§ **PROVIDED ENTRIES**:

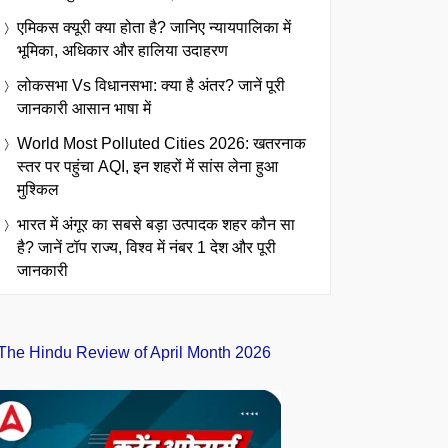
एमिकस क्यूरी क्या होता है? जानिए न्यायपालिका में
भूमिका, अधिकार और हालिया उदाहरण
लोकसभा Vs विधानसभा: क्या है अंतर? जानें पूरी
जानकारी आसान भाषा में
World Most Polluted Cities 2026: खतरनाक
स्तर पर पहुंचा AQI, इन शहरों में सांस लेना हुआ
मुश्किल
भारत में अंगूर का सबसे बड़ा उत्पादक शहर कौन सा
है? जानें टॉप राज्य, विश्व में नंबर 1 देश और पूरी
जानकारी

§ **WORK TO COMPLETE**: Which of the lines above contain the word "Polluted"? Copy each of those lines in full.

§ **ANSWER TO THIS EXERCISE**:
World Most Polluted Cities 2026: खतरनाक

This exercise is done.